Lawsuits are pouring in to challenge a new law in Texas that voting rights advocates have slammed as “anti-voter,” “undemocratic” and a “dangerous voter suppression bill.” 

Senate Bill 1, which was signed by Republican Gov. Greg Abbott on Tuesday, bans 24-hour and drive-through voting, creates harsher voter ID requirements for mail-in voting, and stops election officials from sending voters unsolicited applications for mail-in ballots. 

Within hours of Abbott signing the bill, the NAACP Legal Defense Fund filed a federal lawsuit challenging the law. The group said it intentionally targets voting methods disproportionately used by voters of color. 

Latino civil rights groups LULAC, Voto Latino and others also sued. They allege that the provisions in the new law “impose an undue burden on the right to vote,” including “purposely” intending to limit access for voters of color and disproportionately impacting disabled voters and those with limited English proficiency.  

The American Civil Liberties Union brought its own lawsuit last week, after Republican lawmakers in Texas passed the bill despite Democrats’ repeated efforts to block it. The group said the law violates the Americans with Disabilities Act, the Voting Rights Act and the U.S. Constitution. 

Voting rights groups have condemned the bill on every step of its way to becoming law. 

Stephanie Young, executive director of When We All Vote, criticized the legislation as a “dangerous voter suppression bill,” noting it enshrines “some of the most restrictive voting laws in the country.” 

Former Rep. Beto O’Rourke (D-Texas) called the new law “anti-voter” in a statement Tuesday and said it will limit Texans’ “voting rights to elect more responsible leaders.” He noted the law is part of a rash of legislation Abbott has signed in recent days — including the strictest anti-abortion law in the nation.

“Black votes were suppressed today,” NAACP President Derrick Johnson said in a statement. “We are disgusted.
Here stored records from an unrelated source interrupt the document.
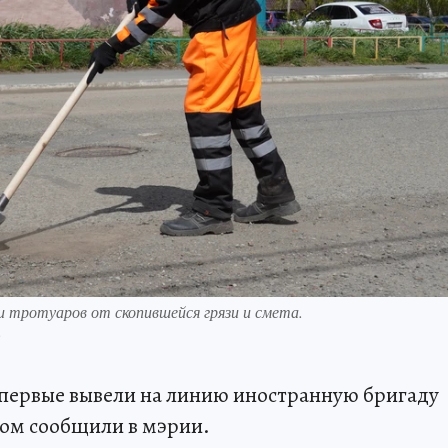
и тротуаров от скопившейся грязи и смета.
.
впервые вывели на линию иностранную бригаду
том сообщили в мэрии.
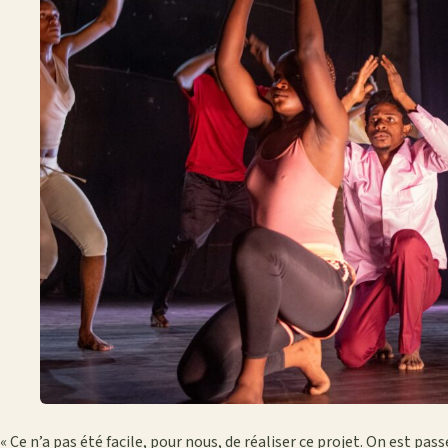
« Ce n’a pas été facile, pour nous, de réaliser ce projet. On est pas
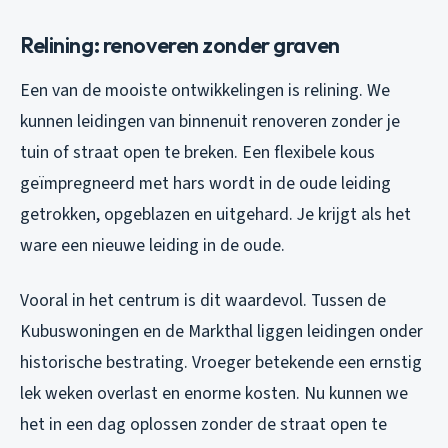
Relining: renoveren zonder graven
Een van de mooiste ontwikkelingen is relining. We
kunnen leidingen van binnenuit renoveren zonder je
tuin of straat open te breken. Een flexibele kous
geïmpregneerd met hars wordt in de oude leiding
getrokken, opgeblazen en uitgehard. Je krijgt als het
ware een nieuwe leiding in de oude.
Vooral in het centrum is dit waardevol. Tussen de
Kubuswoningen en de Markthal liggen leidingen onder
historische bestrating. Vroeger betekende een ernstig
lek weken overlast en enorme kosten. Nu kunnen we
het in een dag oplossen zonder de straat open te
This voter suppression bill is undemocratic, un-American.”

Voter suppression efforts disproportionately disenfranchise Black, Latinx and low-income voters.

Republicans in state legislatures across the country have been pushing hundreds of bills that would restrict voting. Such efforts have already become law in several states other than Texas, including Georgia, Arkansas and Arizona. 

Voting rights groups have been urging Congress to pass legislation to protect voting rights.

But two federal bills — the John Lewis Voting Rights Act and the For the People Act, which have passed in the Democratic-led U.S. House — face tough odds in the Senate, where Democrats have only a slim majority. Republicans oppose the bills, and key Senate Democrats have refused to back filibuster reform that would allow legislation to advance without meeting a 60-vote threshold.